A modalidade exige planejamento longo. Treinamento técnico, força física, adaptação a pistas, controle de ritmo e calendário internacional fazem diferença. Por isso, resultados de início de temporada ajudam a montar o quadro do ano.
Prata com sabor de recado
A medalha de prata de Isaquias em Szeged não foi apenas mais um pódio na carreira. Foi um recado de competitividade no começo da temporada internacional. O brasileiro liderou boa parte da final, brigou pelo ouro até o fim e mostrou que segue entre os grandes nomes da canoagem velocidade.
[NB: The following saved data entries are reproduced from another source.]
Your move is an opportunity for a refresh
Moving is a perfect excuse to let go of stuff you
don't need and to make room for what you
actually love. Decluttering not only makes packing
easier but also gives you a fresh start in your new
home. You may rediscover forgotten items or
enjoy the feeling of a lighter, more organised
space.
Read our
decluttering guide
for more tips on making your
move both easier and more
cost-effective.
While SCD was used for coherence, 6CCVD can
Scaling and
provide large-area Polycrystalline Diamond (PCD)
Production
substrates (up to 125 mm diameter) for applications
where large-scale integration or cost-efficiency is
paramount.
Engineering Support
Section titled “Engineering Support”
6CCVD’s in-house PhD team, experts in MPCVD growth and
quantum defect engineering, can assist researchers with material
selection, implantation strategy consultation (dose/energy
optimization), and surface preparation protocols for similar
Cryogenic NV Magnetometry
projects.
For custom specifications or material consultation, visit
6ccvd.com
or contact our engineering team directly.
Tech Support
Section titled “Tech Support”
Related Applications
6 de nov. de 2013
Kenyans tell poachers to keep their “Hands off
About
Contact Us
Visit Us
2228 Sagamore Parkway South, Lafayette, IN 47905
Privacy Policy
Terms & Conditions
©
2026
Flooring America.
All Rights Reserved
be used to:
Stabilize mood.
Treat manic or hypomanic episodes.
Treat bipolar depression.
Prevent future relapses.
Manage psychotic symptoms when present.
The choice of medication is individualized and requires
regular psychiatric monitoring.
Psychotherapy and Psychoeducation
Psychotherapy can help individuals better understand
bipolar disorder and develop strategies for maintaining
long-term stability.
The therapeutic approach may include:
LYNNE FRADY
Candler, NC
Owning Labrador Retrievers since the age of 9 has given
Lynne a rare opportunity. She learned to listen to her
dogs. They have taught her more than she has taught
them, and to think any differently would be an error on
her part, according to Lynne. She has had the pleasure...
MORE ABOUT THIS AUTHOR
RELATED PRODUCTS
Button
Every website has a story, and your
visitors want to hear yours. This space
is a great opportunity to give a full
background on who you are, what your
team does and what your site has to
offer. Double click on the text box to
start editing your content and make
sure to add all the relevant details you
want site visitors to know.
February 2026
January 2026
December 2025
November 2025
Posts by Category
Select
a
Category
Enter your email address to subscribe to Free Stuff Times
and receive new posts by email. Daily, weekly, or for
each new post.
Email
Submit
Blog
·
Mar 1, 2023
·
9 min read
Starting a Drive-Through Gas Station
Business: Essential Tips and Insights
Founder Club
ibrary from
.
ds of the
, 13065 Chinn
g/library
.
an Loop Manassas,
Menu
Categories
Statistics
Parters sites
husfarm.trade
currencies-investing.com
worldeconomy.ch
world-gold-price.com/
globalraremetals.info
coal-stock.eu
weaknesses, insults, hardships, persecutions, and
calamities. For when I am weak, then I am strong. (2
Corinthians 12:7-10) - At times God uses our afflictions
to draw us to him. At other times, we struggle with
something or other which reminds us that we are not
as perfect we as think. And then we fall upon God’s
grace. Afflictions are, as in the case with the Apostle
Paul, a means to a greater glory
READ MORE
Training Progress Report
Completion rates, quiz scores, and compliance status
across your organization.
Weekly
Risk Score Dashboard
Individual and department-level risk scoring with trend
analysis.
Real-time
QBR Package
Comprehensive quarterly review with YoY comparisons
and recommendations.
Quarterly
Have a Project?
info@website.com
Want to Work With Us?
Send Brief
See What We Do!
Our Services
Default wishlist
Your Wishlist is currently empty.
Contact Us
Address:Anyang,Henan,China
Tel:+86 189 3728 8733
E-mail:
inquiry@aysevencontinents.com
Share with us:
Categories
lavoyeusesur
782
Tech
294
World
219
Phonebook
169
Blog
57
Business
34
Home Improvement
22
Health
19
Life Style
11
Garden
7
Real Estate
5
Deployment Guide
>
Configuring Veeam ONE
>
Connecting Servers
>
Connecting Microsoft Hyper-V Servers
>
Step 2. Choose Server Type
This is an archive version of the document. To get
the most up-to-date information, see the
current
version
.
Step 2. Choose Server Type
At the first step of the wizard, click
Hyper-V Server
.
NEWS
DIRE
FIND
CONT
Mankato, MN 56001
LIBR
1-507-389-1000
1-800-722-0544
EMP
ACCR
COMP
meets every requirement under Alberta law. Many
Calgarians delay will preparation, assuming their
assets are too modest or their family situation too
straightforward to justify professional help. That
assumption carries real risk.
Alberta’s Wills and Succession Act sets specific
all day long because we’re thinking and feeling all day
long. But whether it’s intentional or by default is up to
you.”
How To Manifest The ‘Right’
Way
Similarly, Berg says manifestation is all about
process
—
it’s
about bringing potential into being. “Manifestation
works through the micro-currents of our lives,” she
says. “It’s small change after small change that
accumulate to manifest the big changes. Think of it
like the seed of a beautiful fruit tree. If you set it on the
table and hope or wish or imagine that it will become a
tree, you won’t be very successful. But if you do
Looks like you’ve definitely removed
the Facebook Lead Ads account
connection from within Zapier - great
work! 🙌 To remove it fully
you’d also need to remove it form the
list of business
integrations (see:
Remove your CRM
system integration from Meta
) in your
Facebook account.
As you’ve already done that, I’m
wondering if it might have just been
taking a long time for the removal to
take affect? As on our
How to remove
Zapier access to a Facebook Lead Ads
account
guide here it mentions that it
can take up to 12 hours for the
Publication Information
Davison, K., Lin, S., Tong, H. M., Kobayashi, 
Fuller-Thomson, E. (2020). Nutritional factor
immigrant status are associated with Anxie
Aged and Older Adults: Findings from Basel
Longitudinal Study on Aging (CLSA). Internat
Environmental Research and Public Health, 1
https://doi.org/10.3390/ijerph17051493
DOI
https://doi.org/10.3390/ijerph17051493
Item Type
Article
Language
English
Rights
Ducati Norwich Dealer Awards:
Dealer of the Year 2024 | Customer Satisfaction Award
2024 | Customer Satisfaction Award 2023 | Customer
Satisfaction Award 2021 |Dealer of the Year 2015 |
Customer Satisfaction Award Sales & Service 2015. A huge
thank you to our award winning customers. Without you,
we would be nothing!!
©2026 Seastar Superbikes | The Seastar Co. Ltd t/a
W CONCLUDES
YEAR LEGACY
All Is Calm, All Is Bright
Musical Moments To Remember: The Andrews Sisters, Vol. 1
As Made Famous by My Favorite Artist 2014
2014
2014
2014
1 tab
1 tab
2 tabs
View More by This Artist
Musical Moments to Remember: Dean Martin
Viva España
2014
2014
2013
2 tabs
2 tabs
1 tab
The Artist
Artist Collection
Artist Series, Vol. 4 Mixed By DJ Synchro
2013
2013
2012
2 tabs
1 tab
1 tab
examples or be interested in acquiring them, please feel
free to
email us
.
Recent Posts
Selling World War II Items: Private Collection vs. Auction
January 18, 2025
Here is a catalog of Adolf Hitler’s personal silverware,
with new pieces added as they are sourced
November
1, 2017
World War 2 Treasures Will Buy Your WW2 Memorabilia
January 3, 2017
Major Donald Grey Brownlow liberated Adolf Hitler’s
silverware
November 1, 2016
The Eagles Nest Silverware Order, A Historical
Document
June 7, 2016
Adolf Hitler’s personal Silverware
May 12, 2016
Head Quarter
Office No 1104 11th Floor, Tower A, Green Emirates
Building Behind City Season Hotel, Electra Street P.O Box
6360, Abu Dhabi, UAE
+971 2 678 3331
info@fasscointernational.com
A Copa do Mundo ainda terá novas etapas, e o Campeonato Mundial será o grande teste de 2026. Mas o início já coloca Isaquias em destaque e mantém o Brasil no centro da modalidade.
Para quem acompanha o esporte olímpico brasileiro, a mensagem é clara: o ciclo até Los Angeles 2028 começou, e Isaquias continua sendo um dos principais nomes do país na busca por grandes resultados internacionais.